**Aim of the exercise:** Pull out every line with the word "real" from the entries below.

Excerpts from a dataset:
========

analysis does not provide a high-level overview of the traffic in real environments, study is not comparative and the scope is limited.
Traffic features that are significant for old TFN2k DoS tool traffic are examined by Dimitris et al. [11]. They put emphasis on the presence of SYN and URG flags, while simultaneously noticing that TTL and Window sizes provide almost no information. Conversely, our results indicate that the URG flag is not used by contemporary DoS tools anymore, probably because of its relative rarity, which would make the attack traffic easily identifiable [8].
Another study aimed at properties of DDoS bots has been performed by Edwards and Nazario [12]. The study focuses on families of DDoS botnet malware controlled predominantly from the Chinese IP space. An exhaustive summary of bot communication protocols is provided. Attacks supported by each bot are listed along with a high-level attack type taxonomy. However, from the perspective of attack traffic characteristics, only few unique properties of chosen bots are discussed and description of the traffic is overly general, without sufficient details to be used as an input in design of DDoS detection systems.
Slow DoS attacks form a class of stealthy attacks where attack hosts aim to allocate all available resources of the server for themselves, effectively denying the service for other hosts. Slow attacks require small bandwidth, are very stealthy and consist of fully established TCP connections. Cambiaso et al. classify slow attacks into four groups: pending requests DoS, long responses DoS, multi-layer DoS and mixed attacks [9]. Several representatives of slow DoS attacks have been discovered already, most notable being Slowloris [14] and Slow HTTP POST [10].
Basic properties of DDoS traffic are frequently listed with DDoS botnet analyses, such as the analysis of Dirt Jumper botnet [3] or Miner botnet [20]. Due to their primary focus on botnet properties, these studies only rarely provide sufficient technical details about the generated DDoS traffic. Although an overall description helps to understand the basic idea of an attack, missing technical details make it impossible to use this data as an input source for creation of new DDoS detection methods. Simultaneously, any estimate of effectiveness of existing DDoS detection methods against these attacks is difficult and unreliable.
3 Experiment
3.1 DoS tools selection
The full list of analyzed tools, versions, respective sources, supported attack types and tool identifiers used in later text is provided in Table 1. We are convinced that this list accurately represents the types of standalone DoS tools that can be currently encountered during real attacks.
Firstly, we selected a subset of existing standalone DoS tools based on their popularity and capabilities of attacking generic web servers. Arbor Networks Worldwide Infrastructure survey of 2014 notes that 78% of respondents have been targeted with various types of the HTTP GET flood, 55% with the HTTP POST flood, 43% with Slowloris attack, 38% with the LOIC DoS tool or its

========

**Solution for this exercise:**
analysis does not provide a high-level overview of the traffic in real environments, study is not comparative and the scope is limited.
The full list of analyzed tools, versions, respective sources, supported attack types and tool identifiers used in later text is provided in Table 1. We are convinced that this list accurately represents the types of standalone DoS tools that can be currently encountered during real attacks.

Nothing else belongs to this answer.